## BEGIN DATA FOR THIS TASK

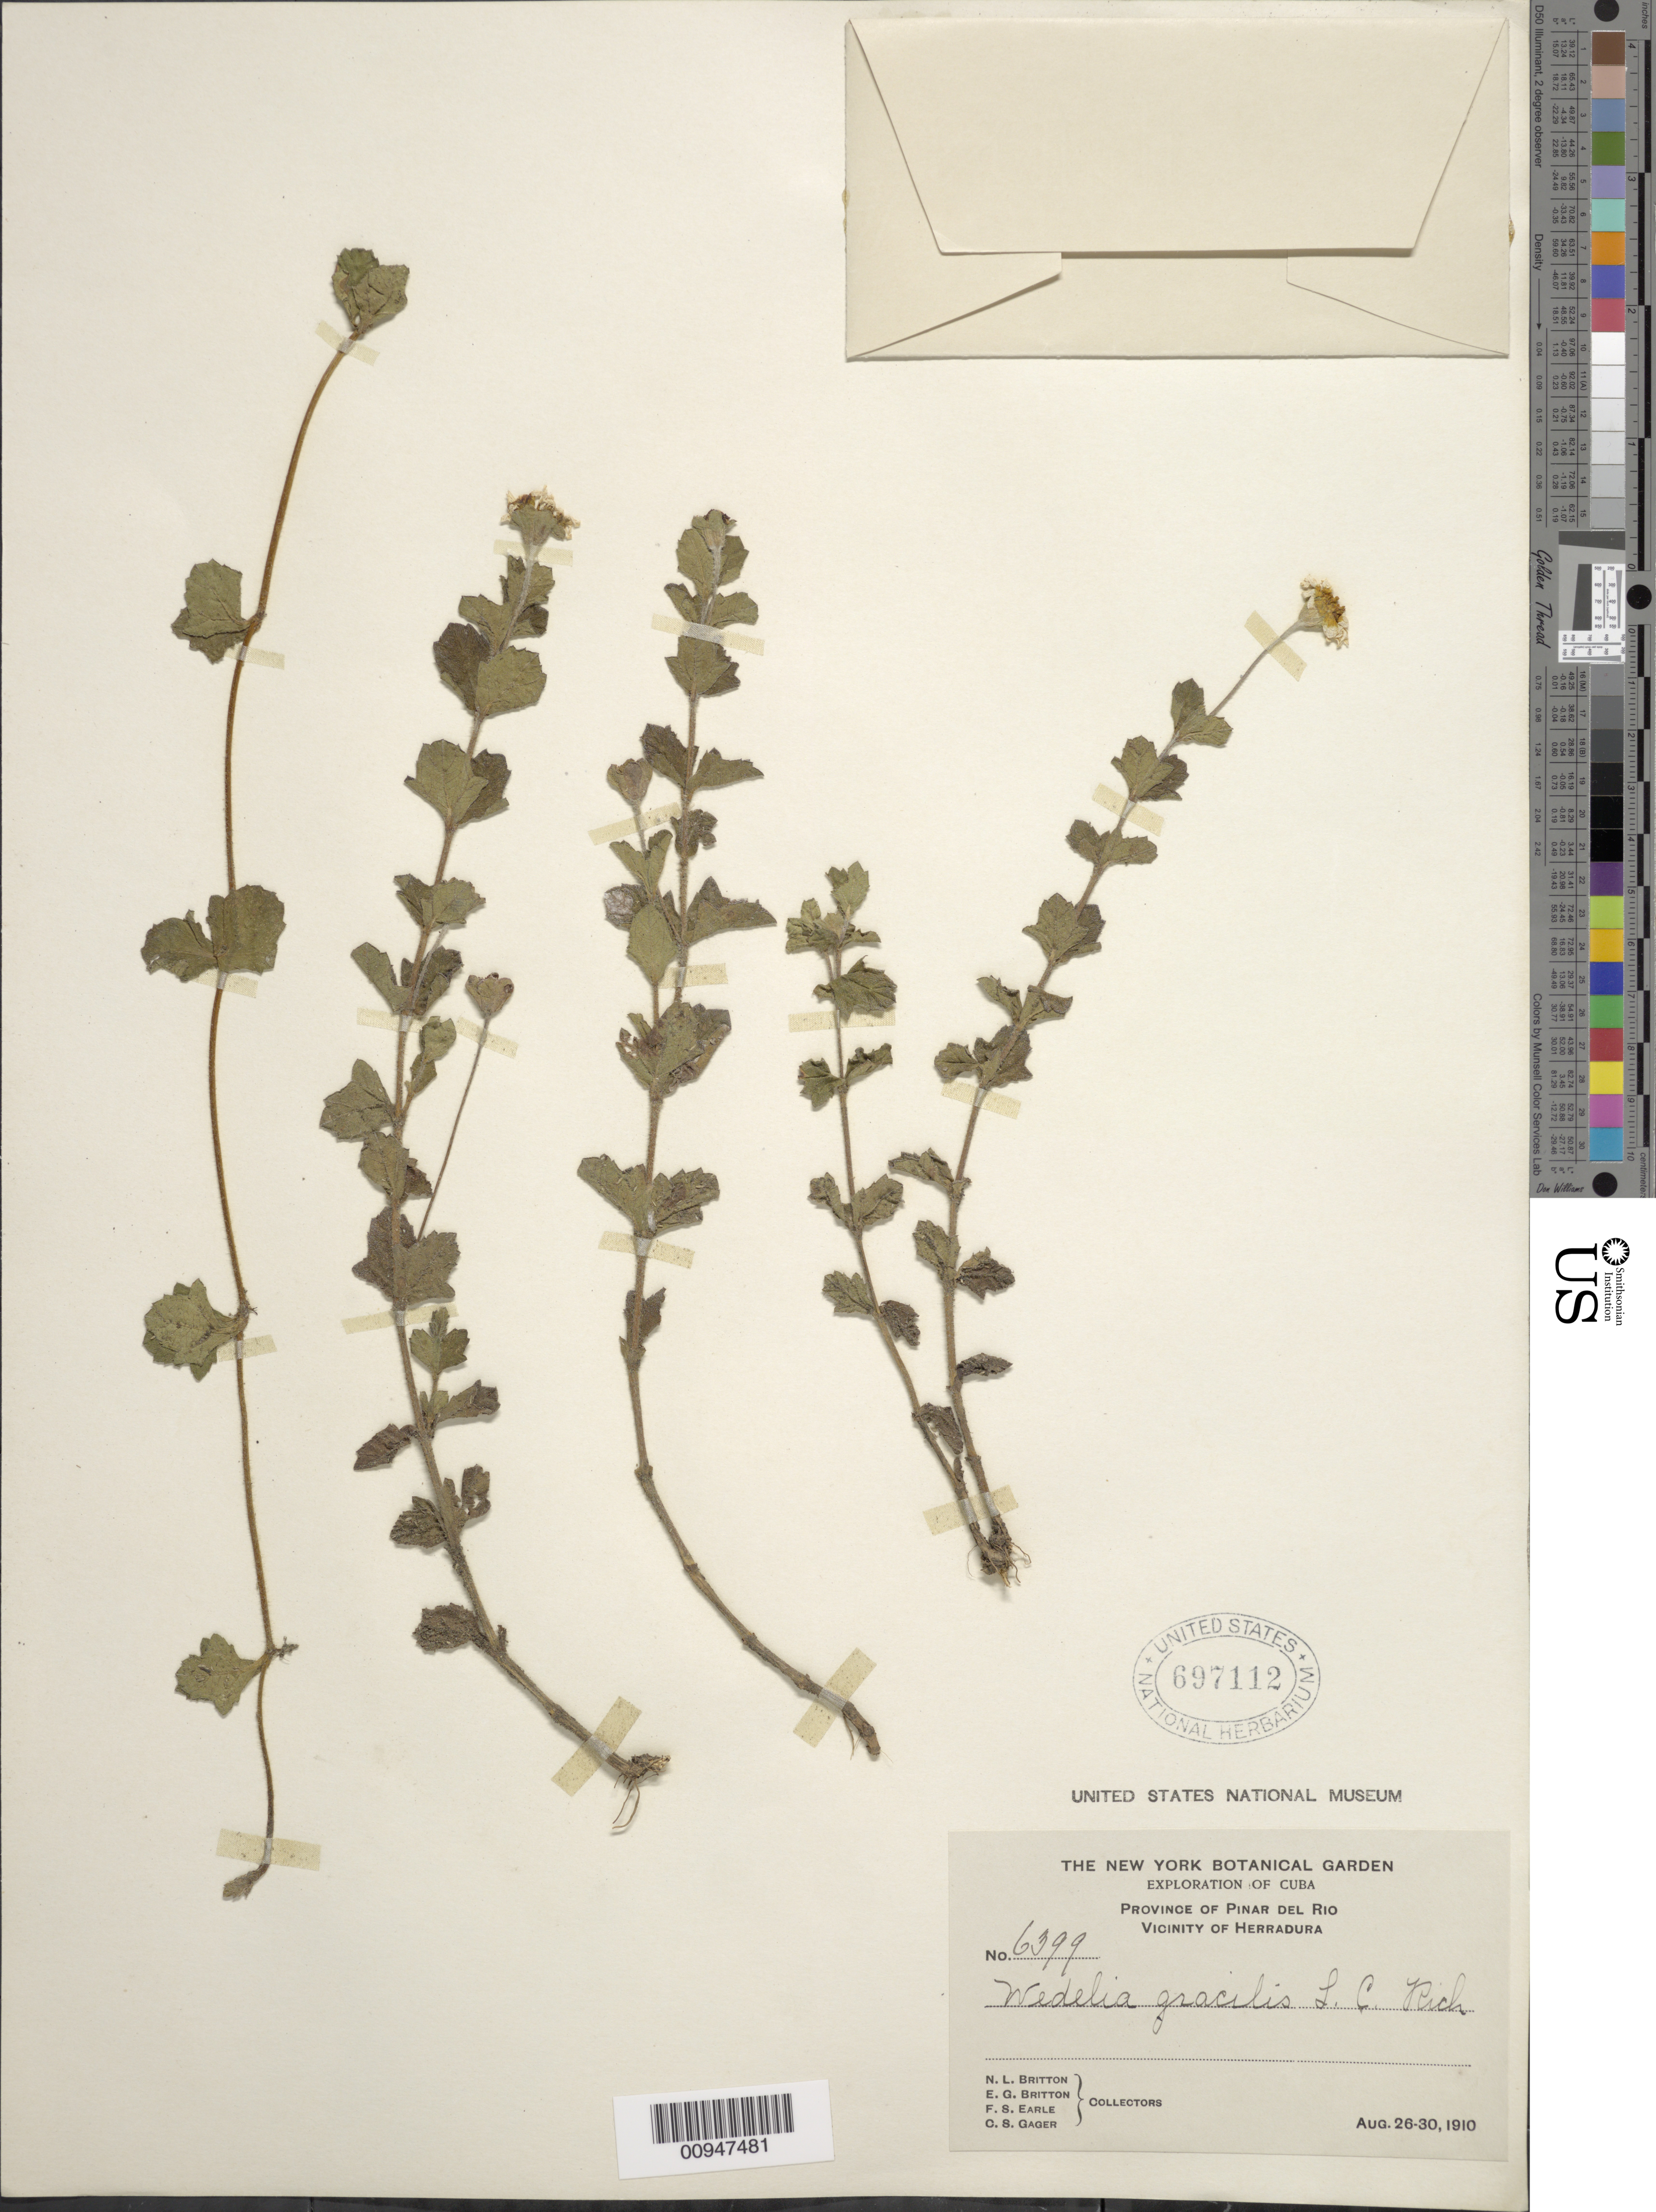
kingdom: Plantae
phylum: Tracheophyta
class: Magnoliopsida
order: Asterales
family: Asteraceae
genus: Sphagneticola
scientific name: Sphagneticola gracilis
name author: (Rich.) Pruski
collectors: N. Britton, E. G. Britton, E. Earle & C. Gager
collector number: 6399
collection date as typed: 26 Aug 1910 to 30 Aug 1910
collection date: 1910-08-26/1910-08-30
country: Cuba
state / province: Pinar del Rio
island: Cuba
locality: Vicinity of Herradura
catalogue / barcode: US 697112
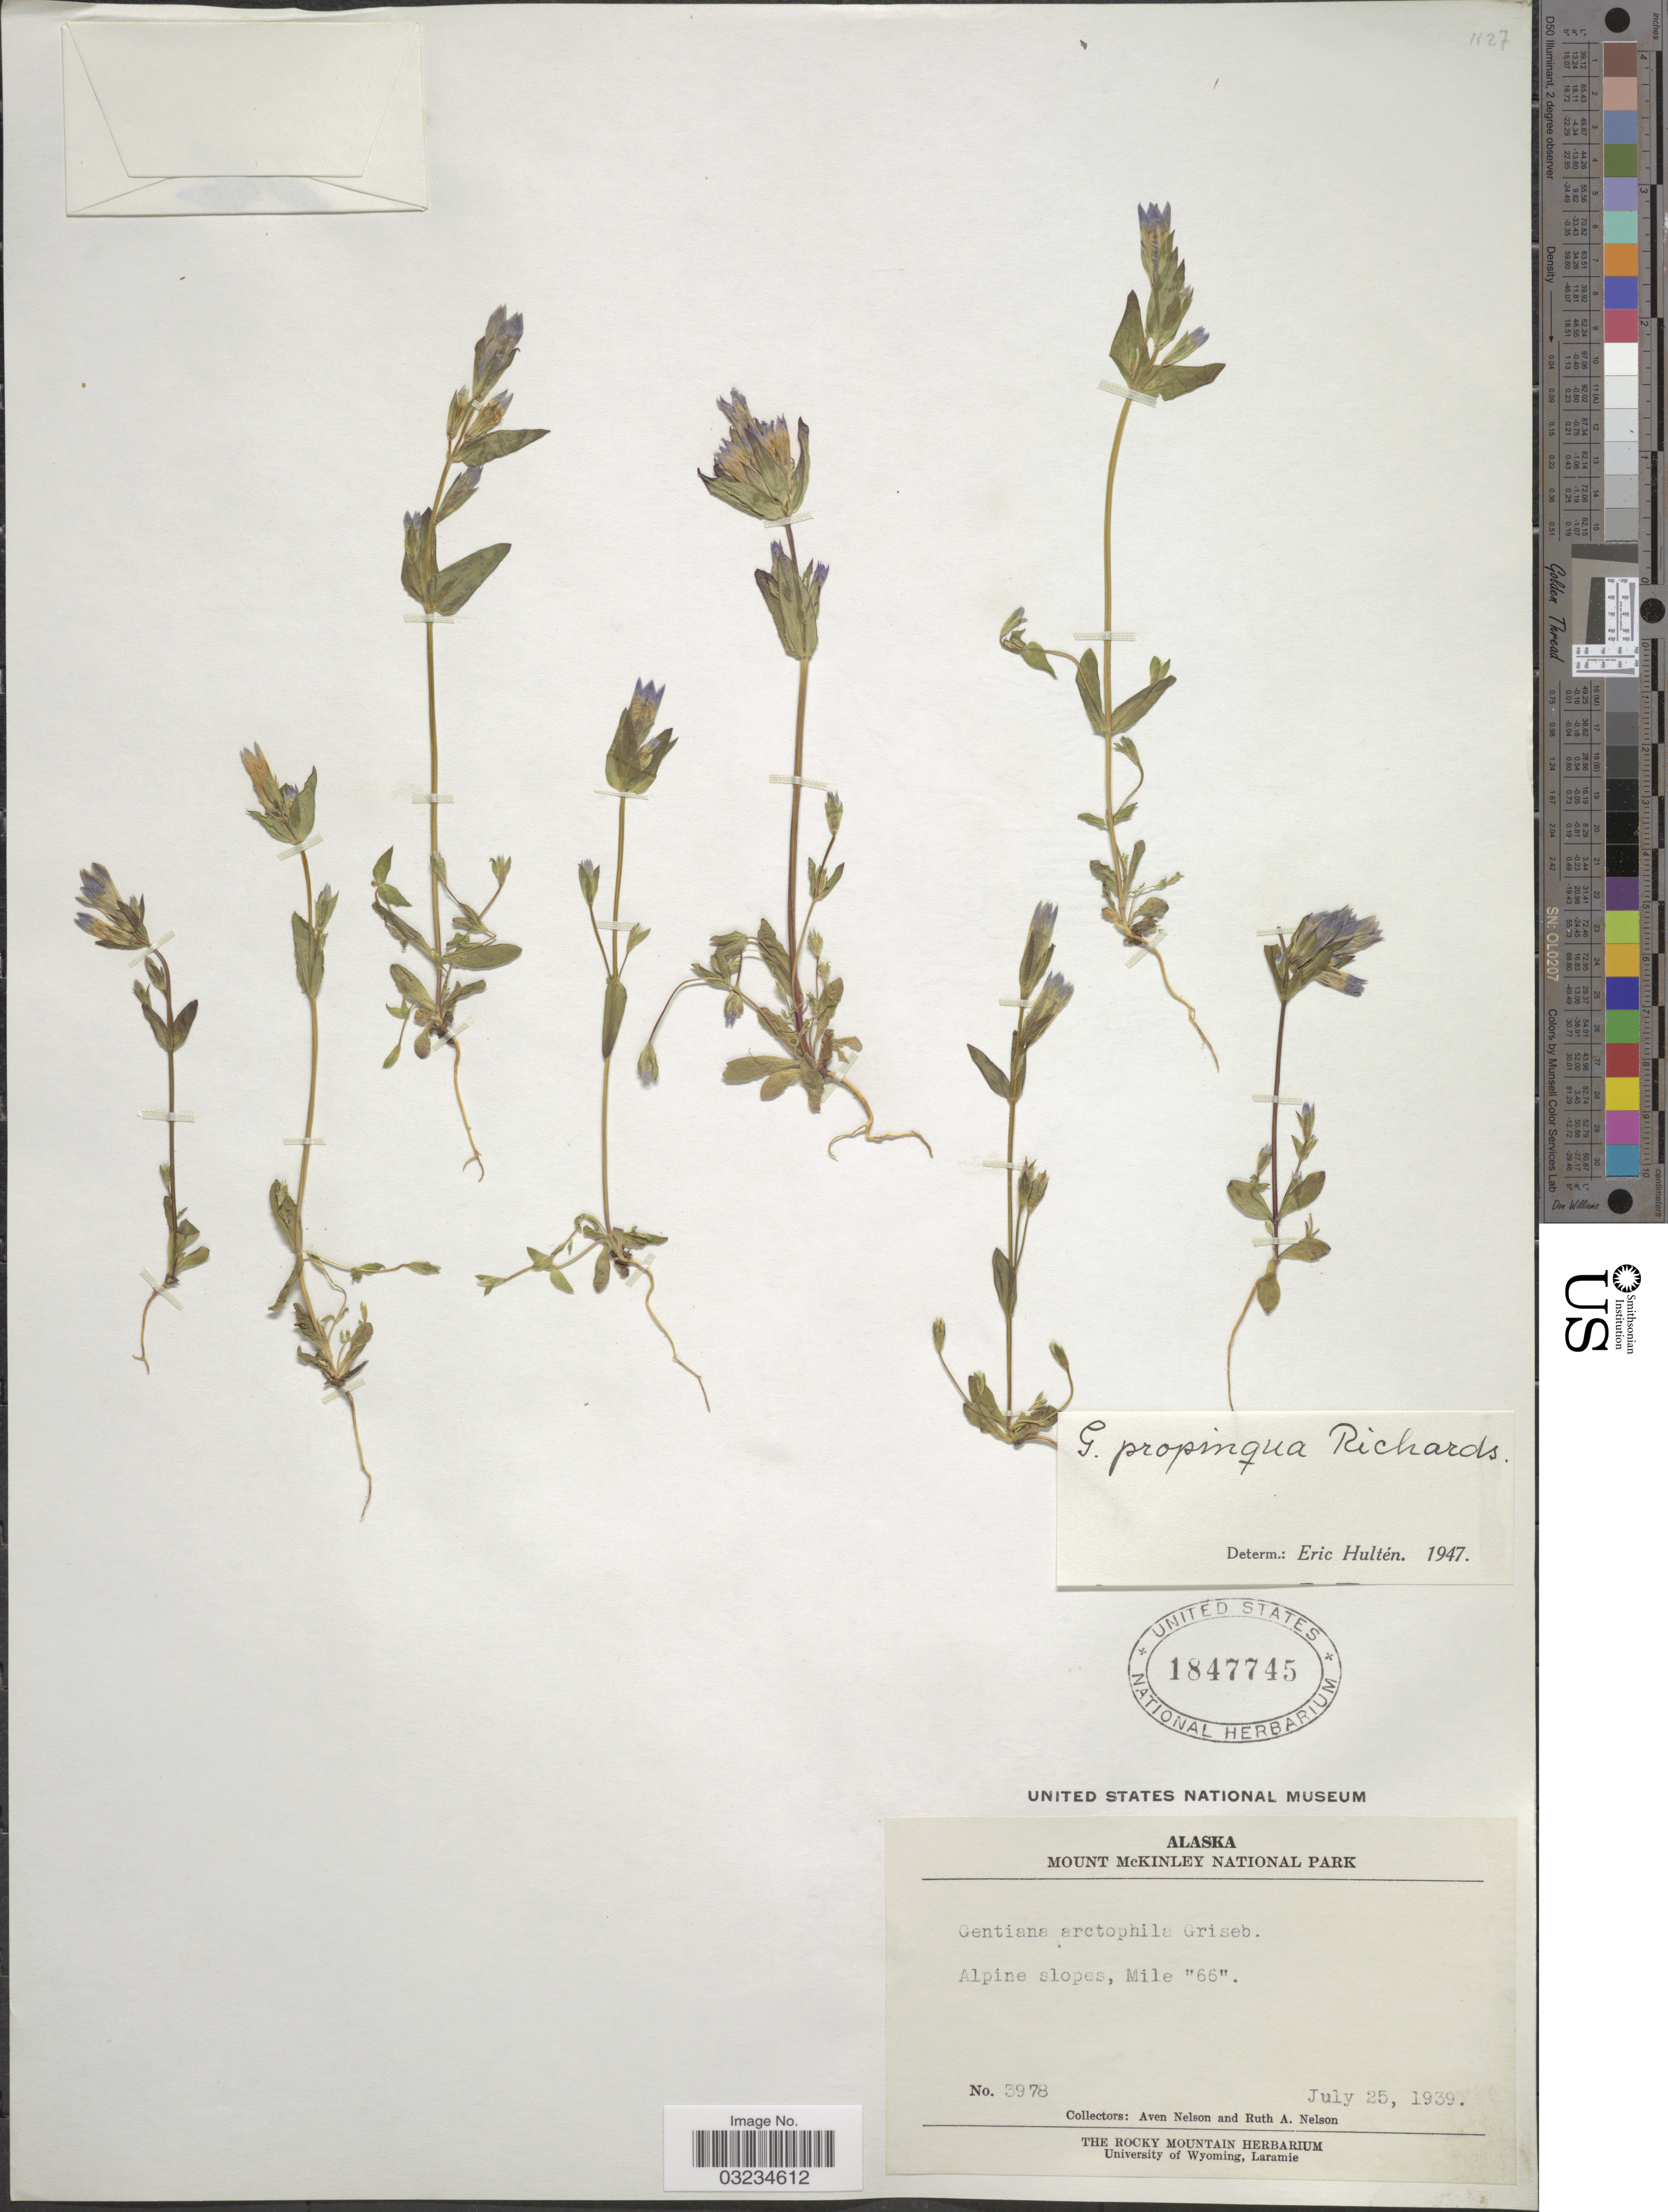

## END DATA FOR THIS TASK

**WRITTEN INSTRUCTION:**
Write out every line of the records word for word, leaving out the pictures.

**TASK RESULT:**
kingdom: Plantae
phylum: Tracheophyta
class: Magnoliopsida
order: Asterales
family: Asteraceae
genus: Sphagneticola
scientific name: Sphagneticola gracilis
name author: (Rich.) Pruski
collectors: N. Britton, E. G. Britton, E. Earle & C. Gager
collector number: 6399
collection date as typed: 26 Aug 1910 to 30 Aug 1910
collection date: 1910-08-26/1910-08-30
country: Cuba
state / province: Pinar del Rio
island: Cuba
locality: Vicinity of Herradura
catalogue / barcode: US 697112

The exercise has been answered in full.